Could you pull out every line in the records below that contains the word "What", treating uppercase and lowercase letters as different?

(SUPPLIED DATA begins)

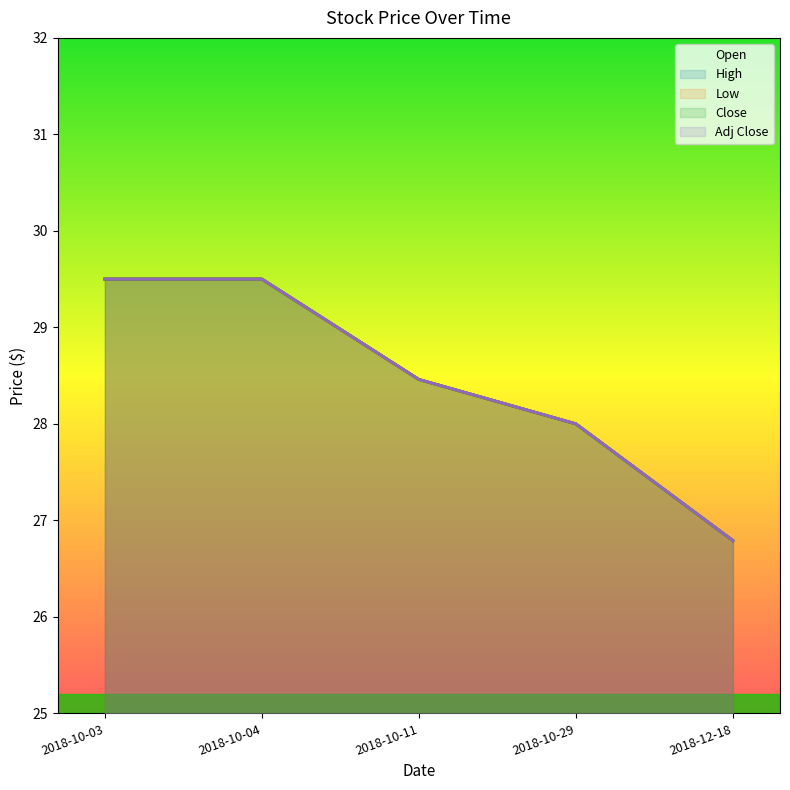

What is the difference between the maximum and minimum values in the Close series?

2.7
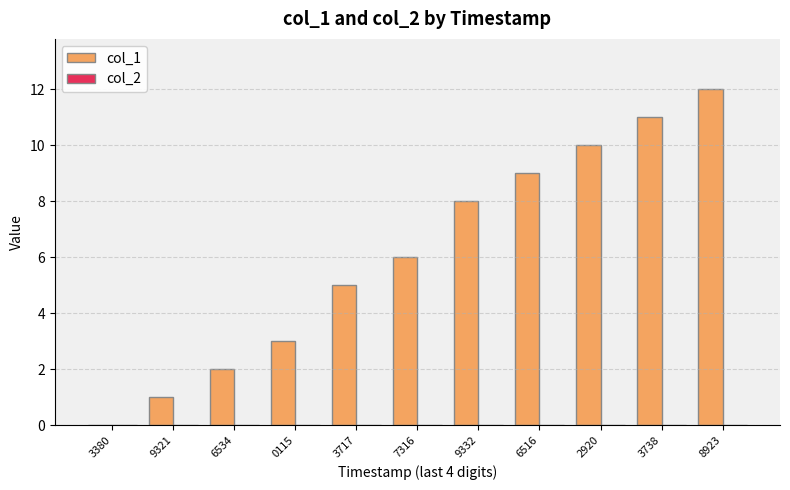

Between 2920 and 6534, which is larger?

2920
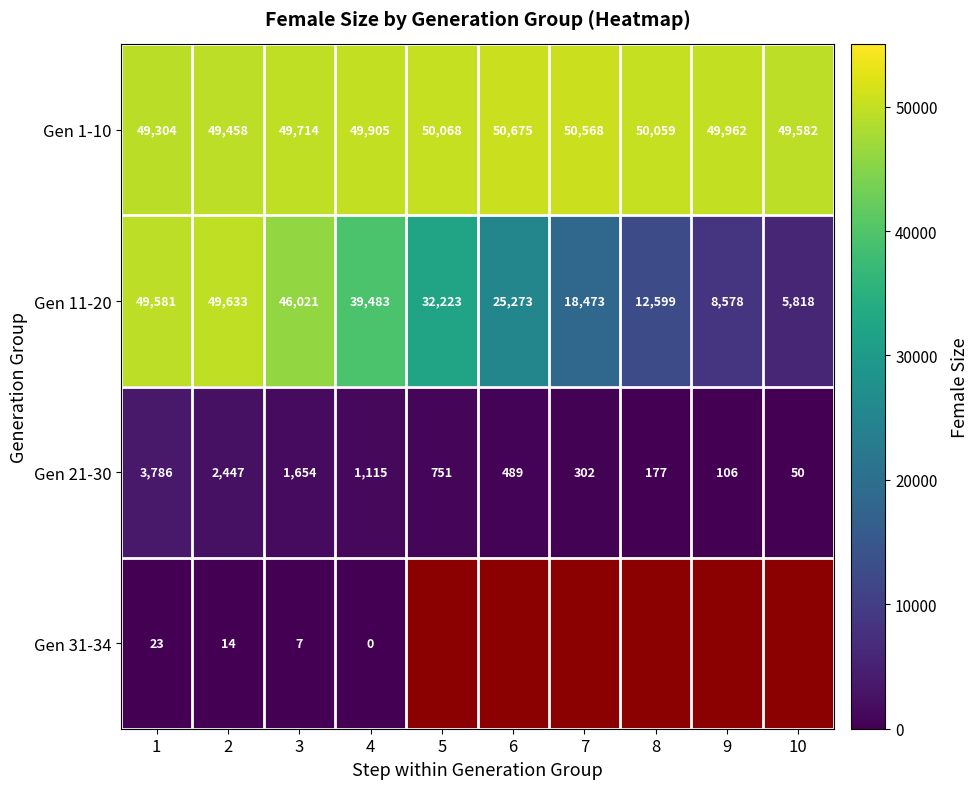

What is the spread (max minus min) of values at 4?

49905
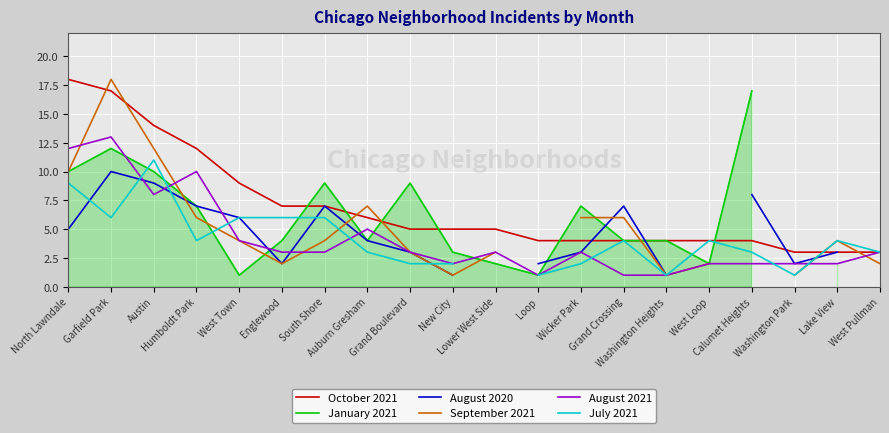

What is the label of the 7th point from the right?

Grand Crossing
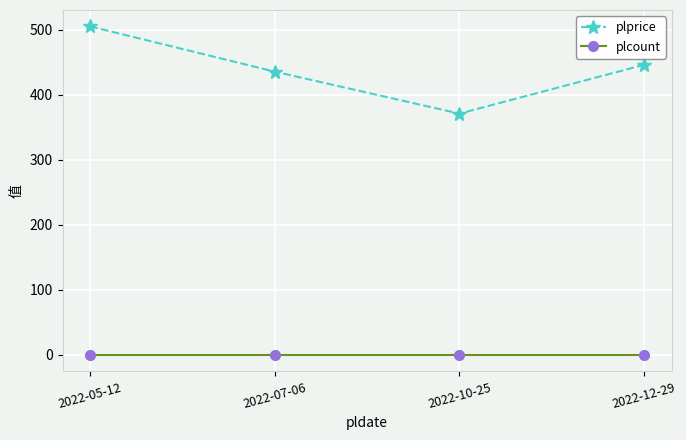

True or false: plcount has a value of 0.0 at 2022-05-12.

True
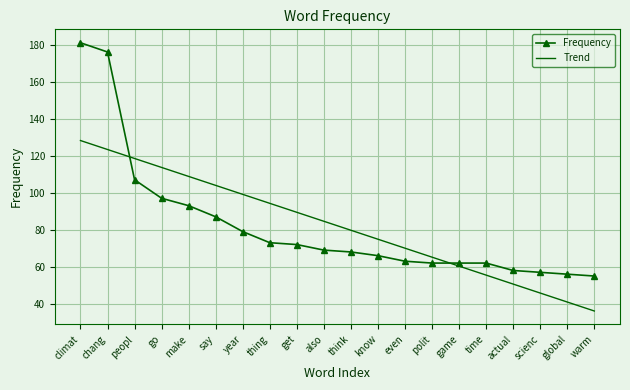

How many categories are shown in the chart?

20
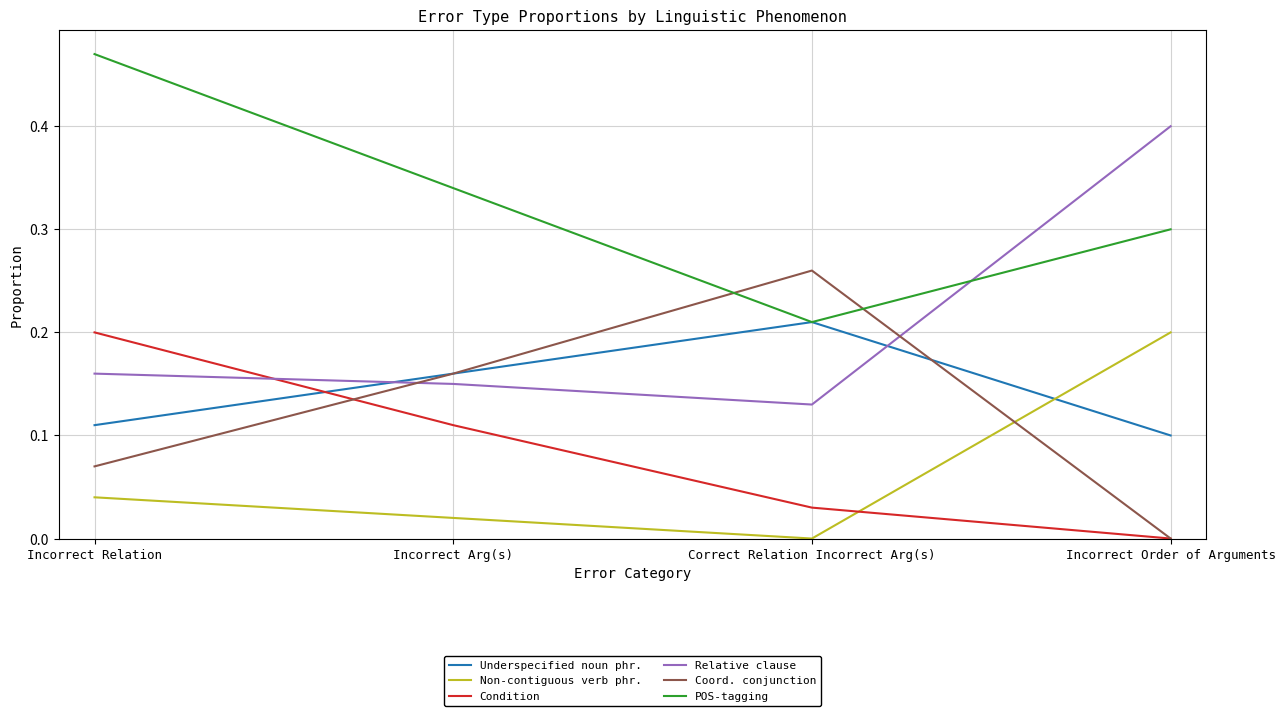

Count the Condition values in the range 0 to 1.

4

(SUPPLIED DATA ends)

SOLUTION FOR THIS PROBLEM:
What is the difference between the maximum and minimum values in the Close series?
What is the spread (max minus min) of values at 4?
What is the label of the 7th point from the right?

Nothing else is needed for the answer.